- [Collected data entries]:
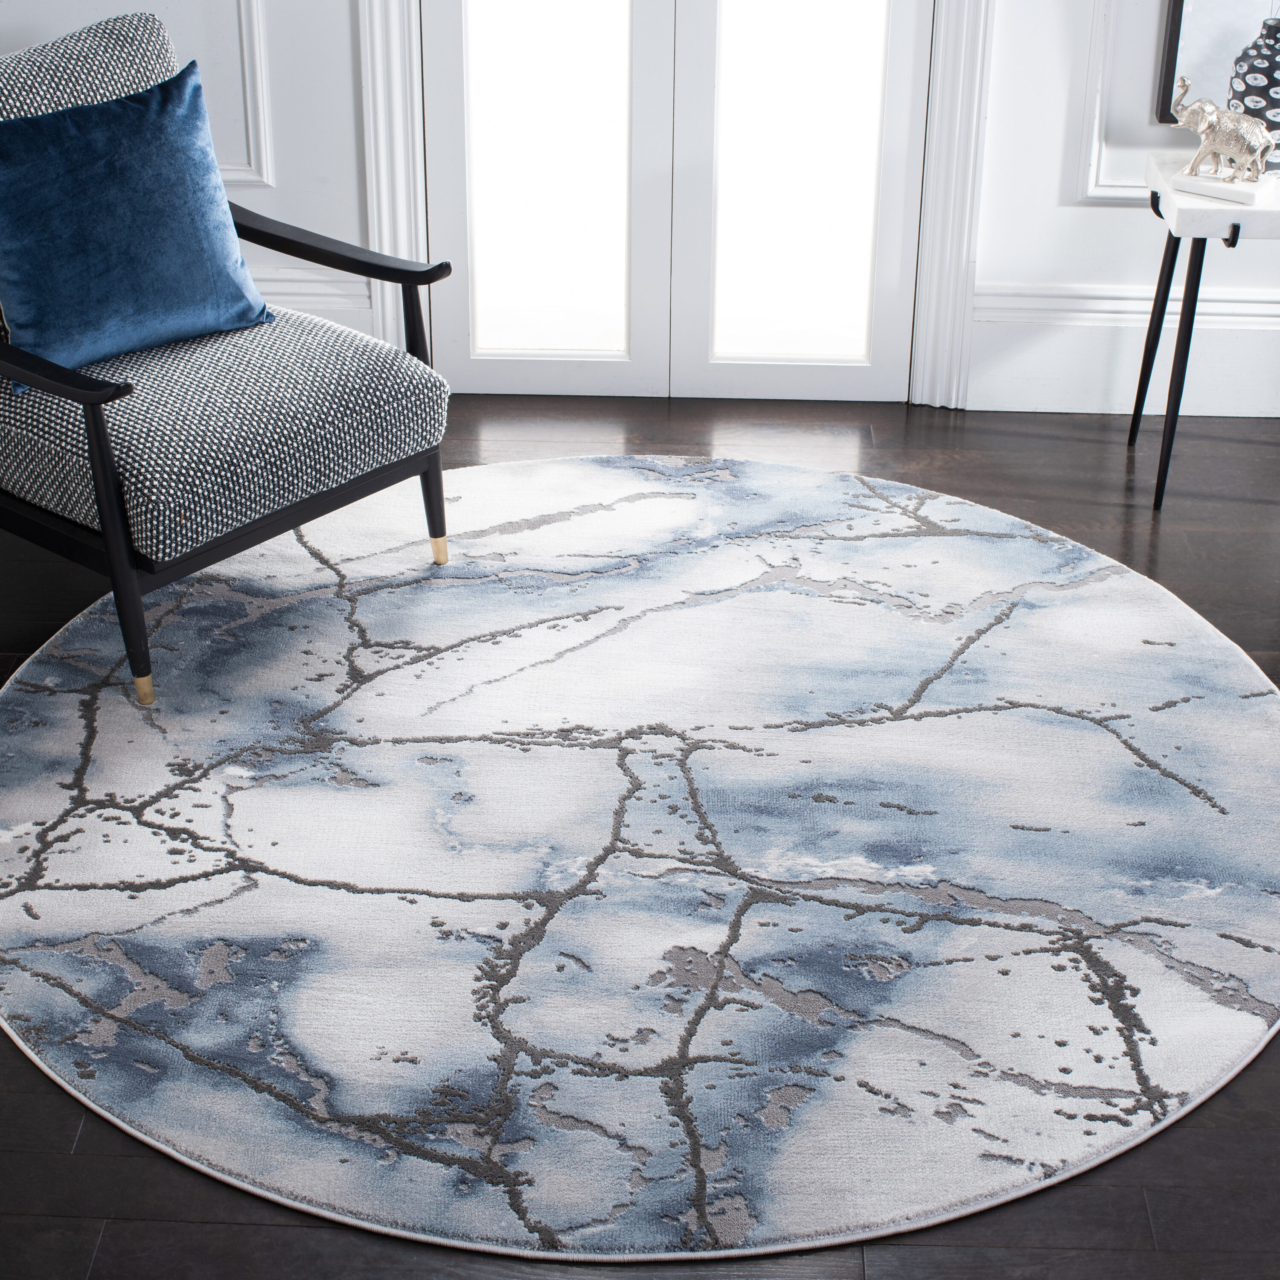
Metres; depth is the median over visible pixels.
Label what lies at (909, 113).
french door
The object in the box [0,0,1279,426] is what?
wall
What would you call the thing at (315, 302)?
baseboard
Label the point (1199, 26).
picture frame
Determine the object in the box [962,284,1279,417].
baseboard
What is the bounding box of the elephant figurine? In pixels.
[1171,75,1277,184]
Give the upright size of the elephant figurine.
0.180 m
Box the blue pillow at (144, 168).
[0,56,273,390]
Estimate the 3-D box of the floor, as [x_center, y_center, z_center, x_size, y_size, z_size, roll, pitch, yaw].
[0.331,0.618,2.177,5.655,0.105,5.180,1,28,2]
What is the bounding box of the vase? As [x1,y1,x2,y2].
[1226,14,1279,175]
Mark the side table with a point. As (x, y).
(1220, 212)
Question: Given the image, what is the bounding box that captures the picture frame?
[1157,0,1279,121]
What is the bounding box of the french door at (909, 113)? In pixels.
[418,0,940,409]
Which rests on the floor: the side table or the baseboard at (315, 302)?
the side table
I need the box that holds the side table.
[1126,150,1279,514]
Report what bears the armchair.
on the round rug
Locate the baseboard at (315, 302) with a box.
[256,264,375,332]
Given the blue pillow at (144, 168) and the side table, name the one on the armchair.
the blue pillow at (144, 168)
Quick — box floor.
[0,392,1279,1279]
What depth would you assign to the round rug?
2.58 m
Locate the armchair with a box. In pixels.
[0,5,453,707]
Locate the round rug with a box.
[0,458,1279,1267]
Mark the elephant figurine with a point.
(1205, 122)
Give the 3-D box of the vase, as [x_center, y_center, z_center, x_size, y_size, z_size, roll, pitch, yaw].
[1.198,-1.049,3.509,0.184,0.360,0.184,-6,29,-12]

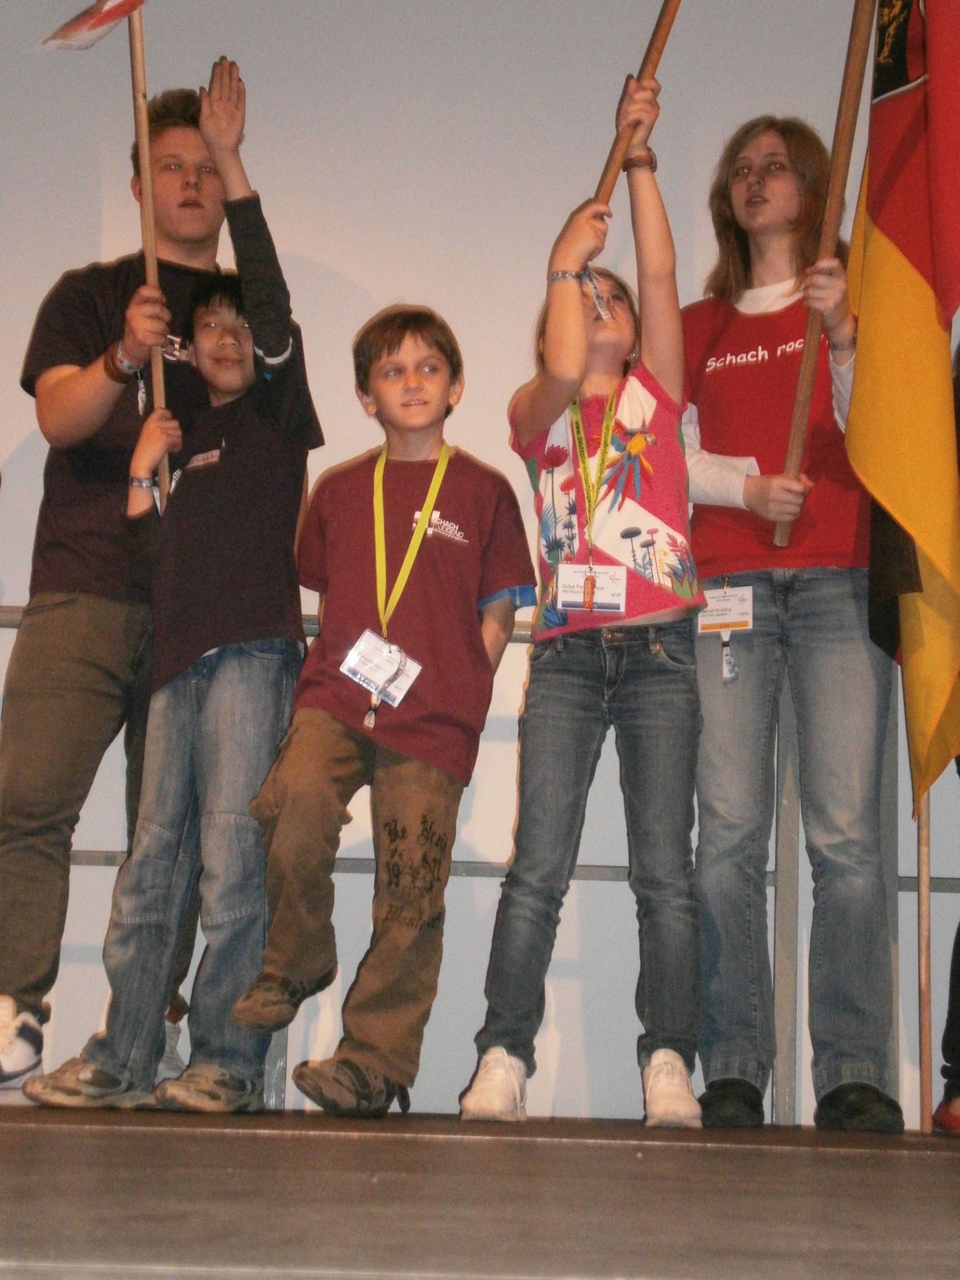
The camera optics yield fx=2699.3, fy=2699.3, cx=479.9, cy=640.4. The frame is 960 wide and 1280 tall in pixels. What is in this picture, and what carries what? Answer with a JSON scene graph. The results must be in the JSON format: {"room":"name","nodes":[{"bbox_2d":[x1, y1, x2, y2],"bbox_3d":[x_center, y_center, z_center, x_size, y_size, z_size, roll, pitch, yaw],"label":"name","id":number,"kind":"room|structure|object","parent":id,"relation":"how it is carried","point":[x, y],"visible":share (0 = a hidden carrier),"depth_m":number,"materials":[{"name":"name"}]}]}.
{"room":"event hall","nodes":[
{"label":"event hall","id":0,"kind":"room"},
{"bbox_2d":[0,0,959,1138],"bbox_3d":[0.014,-0.478,5.445,8.142,2.960,0.181,1,-8,0],"label":"wall","id":1,"kind":"structure","parent":0,"point":[14,587],"depth_m":5.38,"materials":[{"name":"paint"}]},
{"bbox_2d":[0,1097,959,1279],"bbox_3d":[-0.147,0.574,2.405,6.615,0.153,4.503,1,-8,0],"label":"stage floor","id":2,"kind":"structure","parent":0,"point":[30,1130],"depth_m":2.43,"materials":[{"name":"brown wood"}]},
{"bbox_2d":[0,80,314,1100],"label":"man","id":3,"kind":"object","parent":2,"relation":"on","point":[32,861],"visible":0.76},
{"bbox_2d":[23,57,328,1119],"bbox_3d":[-0.444,-0.063,4.509,0.382,1.683,0.422,-4,-10,34],"label":"child","id":4,"kind":"object","parent":2,"relation":"on","point":[249,367],"visible":0.91,"depth_m":4.39},
{"bbox_2d":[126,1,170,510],"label":"flagpole","id":5,"kind":"object","parent":4,"relation":"in","point":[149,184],"visible":0.77,"depth_m":5.14,"materials":[{"name":"brown wood"}]},
{"bbox_2d":[35,0,146,51],"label":"flag","id":6,"kind":"object","parent":5,"relation":"attached to","point":[99,20],"visible":0.99,"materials":[{"name":"fabric"}]},
{"bbox_2d":[230,269,533,1125],"bbox_3d":[-0.140,0.096,4.385,0.388,1.354,0.414,-3,-10,30],"label":"child","id":7,"kind":"object","parent":2,"relation":"on","point":[475,549],"visible":0.99,"depth_m":4.28},
{"bbox_2d":[0,585,959,1134],"bbox_3d":[0.176,0.379,5.284,5.254,1.118,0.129,1,-8,0],"label":"metal railing","id":8,"kind":"object","parent":2,"relation":"on","point":[900,880],"visible":0.44,"depth_m":5.30,"materials":[{"name":"grey metal"}]},
{"bbox_2d":[460,77,706,1132],"bbox_3d":[0.195,-0.025,4.425,0.360,1.639,0.389,1,-8,0],"label":"child","id":9,"kind":"object","parent":2,"relation":"on","point":[650,418],"visible":0.96,"depth_m":4.30},
{"bbox_2d":[588,0,682,212],"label":"flagpole","id":10,"kind":"object","parent":9,"relation":"in","point":[652,57],"visible":0.75,"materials":[{"name":"brown wood"}]},
{"bbox_2d":[679,119,904,1132],"bbox_3d":[0.534,-0.044,4.657,0.455,1.759,0.490,1,-8,0],"label":"woman","id":11,"kind":"object","parent":2,"relation":"on","point":[705,380],"visible":0.84,"depth_m":4.56},
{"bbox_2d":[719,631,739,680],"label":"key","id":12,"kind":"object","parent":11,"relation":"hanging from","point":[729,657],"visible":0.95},
{"bbox_2d":[771,0,876,543],"bbox_3d":[0.664,-0.907,4.875,0.240,1.541,0.229,1,-8,0],"label":"flagpole","id":13,"kind":"object","parent":11,"relation":"in","point":[829,205],"visible":0.91,"depth_m":4.85,"materials":[{"name":"brown wood"}]},
{"bbox_2d":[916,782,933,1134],"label":"flagpole","id":14,"kind":"object","parent":2,"relation":"on","point":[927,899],"visible":0.53,"depth_m":4.84,"materials":[{"name":"brown wood"}]},
{"bbox_2d":[842,1,959,805],"bbox_3d":[0.749,-0.558,4.481,0.214,1.661,0.586,1,-8,0],"label":"flag","id":15,"kind":"object","parent":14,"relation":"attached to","point":[890,229],"visible":0.98,"depth_m":4.48,"materials":[{"name":"fabric"}]},
{"bbox_2d":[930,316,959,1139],"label":"person","id":16,"kind":"object","parent":2,"relation":"on","point":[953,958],"visible":0.75,"depth_m":4.50}
]}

- [Assigned task]:
Copy out the records exactly. Do not include the pictures.

- [Exercise response]:
Metres; depth is the median over visible pixels.
Label what lies at (909, 113).
french door
The object in the box [0,0,1279,426] is what?
wall
What would you call the thing at (315, 302)?
baseboard
Label the point (1199, 26).
picture frame
Determine the object in the box [962,284,1279,417].
baseboard
What is the bounding box of the elephant figurine? In pixels.
[1171,75,1277,184]
Give the upright size of the elephant figurine.
0.180 m
Box the blue pillow at (144, 168).
[0,56,273,390]
Estimate the 3-D box of the floor, as [x_center, y_center, z_center, x_size, y_size, z_size, roll, pitch, yaw].
[0.331,0.618,2.177,5.655,0.105,5.180,1,28,2]
What is the bounding box of the vase? As [x1,y1,x2,y2].
[1226,14,1279,175]
Mark the side table with a point. As (x, y).
(1220, 212)
Question: Given the image, what is the bounding box that captures the picture frame?
[1157,0,1279,121]
What is the bounding box of the french door at (909, 113)? In pixels.
[418,0,940,409]
Which rests on the floor: the side table or the baseboard at (315, 302)?
the side table
I need the box that holds the side table.
[1126,150,1279,514]
Report what bears the armchair.
on the round rug
Locate the baseboard at (315, 302) with a box.
[256,264,375,332]
Given the blue pillow at (144, 168) and the side table, name the one on the armchair.
the blue pillow at (144, 168)
Quick — box floor.
[0,392,1279,1279]
What depth would you assign to the round rug?
2.58 m
Locate the armchair with a box. In pixels.
[0,5,453,707]
Locate the round rug with a box.
[0,458,1279,1267]
Mark the elephant figurine with a point.
(1205, 122)
Give the 3-D box of the vase, as [x_center, y_center, z_center, x_size, y_size, z_size, roll, pitch, yaw].
[1.198,-1.049,3.509,0.184,0.360,0.184,-6,29,-12]

The camera optics yield fx=2699.3, fy=2699.3, cx=479.9, cy=640.4. The frame is 960 wide and 1280 tall in pixels. What is in this picture, and what carries what? Answer with a JSON scene graph. The results must be in the JSON format: {"room":"name","nodes":[{"bbox_2d":[x1, y1, x2, y2],"bbox_3d":[x_center, y_center, z_center, x_size, y_size, z_size, roll, pitch, yaw],"label":"name","id":number,"kind":"room|structure|object","parent":id,"relation":"how it is carried","point":[x, y],"visible":share (0 = a hidden carrier),"depth_m":number,"materials":[{"name":"name"}]}]}.
{"room":"event hall","nodes":[
{"label":"event hall","id":0,"kind":"room"},
{"bbox_2d":[0,0,959,1138],"bbox_3d":[0.014,-0.478,5.445,8.142,2.960,0.181,1,-8,0],"label":"wall","id":1,"kind":"structure","parent":0,"point":[14,587],"depth_m":5.38,"materials":[{"name":"paint"}]},
{"bbox_2d":[0,1097,959,1279],"bbox_3d":[-0.147,0.574,2.405,6.615,0.153,4.503,1,-8,0],"label":"stage floor","id":2,"kind":"structure","parent":0,"point":[30,1130],"depth_m":2.43,"materials":[{"name":"brown wood"}]},
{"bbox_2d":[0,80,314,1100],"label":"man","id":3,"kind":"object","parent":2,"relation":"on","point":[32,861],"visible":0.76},
{"bbox_2d":[23,57,328,1119],"bbox_3d":[-0.444,-0.063,4.509,0.382,1.683,0.422,-4,-10,34],"label":"child","id":4,"kind":"object","parent":2,"relation":"on","point":[249,367],"visible":0.91,"depth_m":4.39},
{"bbox_2d":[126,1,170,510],"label":"flagpole","id":5,"kind":"object","parent":4,"relation":"in","point":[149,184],"visible":0.77,"depth_m":5.14,"materials":[{"name":"brown wood"}]},
{"bbox_2d":[35,0,146,51],"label":"flag","id":6,"kind":"object","parent":5,"relation":"attached to","point":[99,20],"visible":0.99,"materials":[{"name":"fabric"}]},
{"bbox_2d":[230,269,533,1125],"bbox_3d":[-0.140,0.096,4.385,0.388,1.354,0.414,-3,-10,30],"label":"child","id":7,"kind":"object","parent":2,"relation":"on","point":[475,549],"visible":0.99,"depth_m":4.28},
{"bbox_2d":[0,585,959,1134],"bbox_3d":[0.176,0.379,5.284,5.254,1.118,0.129,1,-8,0],"label":"metal railing","id":8,"kind":"object","parent":2,"relation":"on","point":[900,880],"visible":0.44,"depth_m":5.30,"materials":[{"name":"grey metal"}]},
{"bbox_2d":[460,77,706,1132],"bbox_3d":[0.195,-0.025,4.425,0.360,1.639,0.389,1,-8,0],"label":"child","id":9,"kind":"object","parent":2,"relation":"on","point":[650,418],"visible":0.96,"depth_m":4.30},
{"bbox_2d":[588,0,682,212],"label":"flagpole","id":10,"kind":"object","parent":9,"relation":"in","point":[652,57],"visible":0.75,"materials":[{"name":"brown wood"}]},
{"bbox_2d":[679,119,904,1132],"bbox_3d":[0.534,-0.044,4.657,0.455,1.759,0.490,1,-8,0],"label":"woman","id":11,"kind":"object","parent":2,"relation":"on","point":[705,380],"visible":0.84,"depth_m":4.56},
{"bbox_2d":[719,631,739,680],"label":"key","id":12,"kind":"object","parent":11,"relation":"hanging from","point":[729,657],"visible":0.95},
{"bbox_2d":[771,0,876,543],"bbox_3d":[0.664,-0.907,4.875,0.240,1.541,0.229,1,-8,0],"label":"flagpole","id":13,"kind":"object","parent":11,"relation":"in","point":[829,205],"visible":0.91,"depth_m":4.85,"materials":[{"name":"brown wood"}]},
{"bbox_2d":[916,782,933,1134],"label":"flagpole","id":14,"kind":"object","parent":2,"relation":"on","point":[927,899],"visible":0.53,"depth_m":4.84,"materials":[{"name":"brown wood"}]},
{"bbox_2d":[842,1,959,805],"bbox_3d":[0.749,-0.558,4.481,0.214,1.661,0.586,1,-8,0],"label":"flag","id":15,"kind":"object","parent":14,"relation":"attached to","point":[890,229],"visible":0.98,"depth_m":4.48,"materials":[{"name":"fabric"}]},
{"bbox_2d":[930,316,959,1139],"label":"person","id":16,"kind":"object","parent":2,"relation":"on","point":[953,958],"visible":0.75,"depth_m":4.50}
]}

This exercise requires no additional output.